Content starts

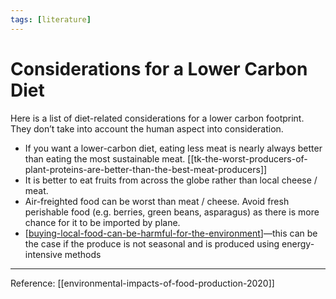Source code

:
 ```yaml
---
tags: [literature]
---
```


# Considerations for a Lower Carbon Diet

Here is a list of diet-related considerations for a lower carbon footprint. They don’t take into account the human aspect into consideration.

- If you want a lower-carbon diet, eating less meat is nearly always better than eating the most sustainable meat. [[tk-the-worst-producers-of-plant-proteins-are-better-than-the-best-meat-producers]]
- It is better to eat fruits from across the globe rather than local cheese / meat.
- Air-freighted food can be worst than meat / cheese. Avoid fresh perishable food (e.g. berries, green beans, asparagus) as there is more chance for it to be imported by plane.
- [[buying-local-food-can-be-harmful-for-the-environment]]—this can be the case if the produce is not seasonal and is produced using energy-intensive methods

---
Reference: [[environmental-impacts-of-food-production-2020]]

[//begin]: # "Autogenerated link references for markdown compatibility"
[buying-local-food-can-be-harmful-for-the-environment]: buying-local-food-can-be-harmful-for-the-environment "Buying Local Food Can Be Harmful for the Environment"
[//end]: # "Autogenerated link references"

Content ends
Content starts

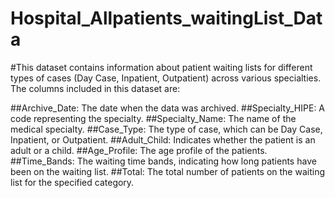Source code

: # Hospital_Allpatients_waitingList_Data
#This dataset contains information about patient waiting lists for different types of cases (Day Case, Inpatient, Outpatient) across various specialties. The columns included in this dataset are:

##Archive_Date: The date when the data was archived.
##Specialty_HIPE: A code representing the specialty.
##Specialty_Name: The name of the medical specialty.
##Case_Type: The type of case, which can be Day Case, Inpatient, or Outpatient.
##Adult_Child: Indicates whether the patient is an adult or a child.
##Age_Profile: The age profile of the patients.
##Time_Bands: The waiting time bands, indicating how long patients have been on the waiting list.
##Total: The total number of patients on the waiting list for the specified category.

Content ends
Content starts

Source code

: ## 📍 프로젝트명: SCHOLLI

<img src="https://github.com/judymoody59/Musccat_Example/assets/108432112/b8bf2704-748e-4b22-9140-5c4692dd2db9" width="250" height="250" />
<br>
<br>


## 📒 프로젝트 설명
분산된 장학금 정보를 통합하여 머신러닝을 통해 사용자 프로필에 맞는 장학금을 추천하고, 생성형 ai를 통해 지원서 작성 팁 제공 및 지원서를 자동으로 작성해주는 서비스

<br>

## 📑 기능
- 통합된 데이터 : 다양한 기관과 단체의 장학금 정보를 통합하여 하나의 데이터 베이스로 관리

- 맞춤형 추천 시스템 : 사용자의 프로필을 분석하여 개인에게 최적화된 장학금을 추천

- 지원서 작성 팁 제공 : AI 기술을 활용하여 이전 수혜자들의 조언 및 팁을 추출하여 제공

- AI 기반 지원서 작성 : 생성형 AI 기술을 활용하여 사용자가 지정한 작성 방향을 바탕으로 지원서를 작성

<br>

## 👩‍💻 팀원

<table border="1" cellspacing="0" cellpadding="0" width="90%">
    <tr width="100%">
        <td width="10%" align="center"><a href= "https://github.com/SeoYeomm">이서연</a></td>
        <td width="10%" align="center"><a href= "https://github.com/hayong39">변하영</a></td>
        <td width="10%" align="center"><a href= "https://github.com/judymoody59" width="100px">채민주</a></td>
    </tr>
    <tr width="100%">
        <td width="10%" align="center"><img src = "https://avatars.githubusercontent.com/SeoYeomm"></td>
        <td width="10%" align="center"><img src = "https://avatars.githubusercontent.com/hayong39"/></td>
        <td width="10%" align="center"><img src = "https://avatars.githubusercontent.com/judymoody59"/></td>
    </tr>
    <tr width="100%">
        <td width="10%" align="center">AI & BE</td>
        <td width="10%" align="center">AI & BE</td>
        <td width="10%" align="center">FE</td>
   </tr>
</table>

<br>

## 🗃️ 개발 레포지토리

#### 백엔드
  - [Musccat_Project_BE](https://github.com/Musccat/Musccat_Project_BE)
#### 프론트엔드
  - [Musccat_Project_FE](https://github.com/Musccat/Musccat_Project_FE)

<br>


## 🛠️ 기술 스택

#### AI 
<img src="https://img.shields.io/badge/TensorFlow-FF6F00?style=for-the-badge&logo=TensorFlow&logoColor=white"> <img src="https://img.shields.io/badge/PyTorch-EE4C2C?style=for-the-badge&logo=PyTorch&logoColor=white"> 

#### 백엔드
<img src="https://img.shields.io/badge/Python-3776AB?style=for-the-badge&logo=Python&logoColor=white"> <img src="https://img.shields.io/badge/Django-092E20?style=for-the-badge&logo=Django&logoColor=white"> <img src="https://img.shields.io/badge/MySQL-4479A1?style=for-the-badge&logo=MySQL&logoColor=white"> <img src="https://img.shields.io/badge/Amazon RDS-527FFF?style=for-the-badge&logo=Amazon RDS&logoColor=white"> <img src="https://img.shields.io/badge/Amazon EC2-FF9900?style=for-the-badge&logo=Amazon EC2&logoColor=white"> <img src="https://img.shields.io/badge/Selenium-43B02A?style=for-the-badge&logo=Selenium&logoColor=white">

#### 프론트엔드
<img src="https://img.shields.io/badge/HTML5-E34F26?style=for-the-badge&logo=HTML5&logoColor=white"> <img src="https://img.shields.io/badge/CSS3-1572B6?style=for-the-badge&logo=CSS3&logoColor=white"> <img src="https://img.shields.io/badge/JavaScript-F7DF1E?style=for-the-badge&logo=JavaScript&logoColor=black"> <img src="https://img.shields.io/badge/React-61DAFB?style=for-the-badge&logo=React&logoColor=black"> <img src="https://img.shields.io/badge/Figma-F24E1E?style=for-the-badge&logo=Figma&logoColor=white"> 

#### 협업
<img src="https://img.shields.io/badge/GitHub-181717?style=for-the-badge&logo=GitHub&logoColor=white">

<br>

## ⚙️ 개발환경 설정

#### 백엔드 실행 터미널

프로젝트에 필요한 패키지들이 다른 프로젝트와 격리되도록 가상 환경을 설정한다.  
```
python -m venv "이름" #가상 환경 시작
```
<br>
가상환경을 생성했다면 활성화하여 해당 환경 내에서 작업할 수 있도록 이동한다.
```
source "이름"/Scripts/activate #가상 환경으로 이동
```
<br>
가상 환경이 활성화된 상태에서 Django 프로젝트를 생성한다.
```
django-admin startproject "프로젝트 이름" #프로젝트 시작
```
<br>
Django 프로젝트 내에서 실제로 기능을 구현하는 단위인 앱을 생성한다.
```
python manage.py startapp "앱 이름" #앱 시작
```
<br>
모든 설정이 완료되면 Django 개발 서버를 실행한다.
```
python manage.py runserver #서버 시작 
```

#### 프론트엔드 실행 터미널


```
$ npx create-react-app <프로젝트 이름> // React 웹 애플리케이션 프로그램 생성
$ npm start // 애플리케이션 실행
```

Content ends

ACTIVITY:
Return all lines of the material above in which "across" occurs.

COMPLETED EXERCISE:
- It is better to eat fruits from across the globe rather than local cheese / meat.
#This dataset contains information about patient waiting lists for different types of cases (Day Case, Inpatient, Outpatient) across various specialties. The columns included in this dataset are:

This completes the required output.